The futile wish was maddening in his present plight. He showered sharp epithets upon the absent pony, until he remembered the probability that Keno's return without him would be the means of sending some one to the rescue. This was some consolation, though it was but cold comfort in view of the fact that, had Keno not bolted, this mishap would not have occurred.

However, there was no help for it now. Meanwhile, the badly sprained ankle was throbbing painfully, and Ralph's next thought was to thrust it, without taking off his shoe, into the cold running water in order to check the swelling. He held his foot there, shivering with relief, then he stretched himself out on the bank of the stream, in the warm sunlight. Whereupon, with anxious mind and weary body soothed by the loud splash of the waterfall, with the pain in his ankle considerably relieved, and with a soft, grassy nook beside a rock offering repose, it was not very strange that, after closing his eyes drowsily, Ralph sank into a troubled slumber.

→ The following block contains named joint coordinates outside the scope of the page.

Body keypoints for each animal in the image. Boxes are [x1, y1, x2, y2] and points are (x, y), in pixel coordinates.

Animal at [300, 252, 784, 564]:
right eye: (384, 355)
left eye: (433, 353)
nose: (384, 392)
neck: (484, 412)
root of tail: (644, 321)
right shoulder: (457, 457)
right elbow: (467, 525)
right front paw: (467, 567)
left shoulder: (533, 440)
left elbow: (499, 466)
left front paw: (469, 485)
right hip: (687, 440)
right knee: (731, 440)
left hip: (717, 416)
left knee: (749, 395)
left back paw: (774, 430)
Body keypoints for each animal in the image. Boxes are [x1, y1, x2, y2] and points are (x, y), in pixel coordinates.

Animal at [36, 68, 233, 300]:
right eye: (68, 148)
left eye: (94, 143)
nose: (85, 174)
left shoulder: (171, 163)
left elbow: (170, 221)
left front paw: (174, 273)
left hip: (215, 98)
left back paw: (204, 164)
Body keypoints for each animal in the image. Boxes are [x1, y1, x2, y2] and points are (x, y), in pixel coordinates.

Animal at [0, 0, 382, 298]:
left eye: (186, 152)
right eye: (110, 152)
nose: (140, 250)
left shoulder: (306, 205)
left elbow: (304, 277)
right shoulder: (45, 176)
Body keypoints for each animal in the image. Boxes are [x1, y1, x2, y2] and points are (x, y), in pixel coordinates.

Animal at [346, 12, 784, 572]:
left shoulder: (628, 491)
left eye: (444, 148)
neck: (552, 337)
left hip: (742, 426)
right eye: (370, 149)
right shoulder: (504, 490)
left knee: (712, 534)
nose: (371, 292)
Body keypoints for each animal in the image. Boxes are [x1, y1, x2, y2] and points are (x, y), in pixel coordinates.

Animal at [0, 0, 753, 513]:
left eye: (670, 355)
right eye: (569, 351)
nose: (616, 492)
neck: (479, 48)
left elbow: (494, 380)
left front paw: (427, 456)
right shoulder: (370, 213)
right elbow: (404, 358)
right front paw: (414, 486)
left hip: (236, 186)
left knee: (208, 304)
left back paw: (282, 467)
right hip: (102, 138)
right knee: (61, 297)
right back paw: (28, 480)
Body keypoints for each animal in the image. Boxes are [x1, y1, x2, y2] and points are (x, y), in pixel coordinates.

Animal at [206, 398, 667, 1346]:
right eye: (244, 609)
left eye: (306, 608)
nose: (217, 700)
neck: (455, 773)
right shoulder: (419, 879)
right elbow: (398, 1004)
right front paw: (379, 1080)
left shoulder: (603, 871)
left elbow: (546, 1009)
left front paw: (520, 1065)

When he awoke, the sun was only a little way above the tops of the highest trees, and long golden shafts of light were slanting down through the branches, making an intricate tracery of shadows on the ground. The air was beginning to have a decided chill, for the wind had shifted to the west and was blowing the spray of the waterfall into Ralph's face.

Strange that no one had come, in search of him! Of course his mother could not have hitched Keno to the old buggy and driven here, but she might have telephoned to Tom Walsh and asked him to find out what had become of the missing hunter. He made another bold attempt to walk, with the aid of a stout pine branch; but he could not bear to put any weight on that cursed ankle.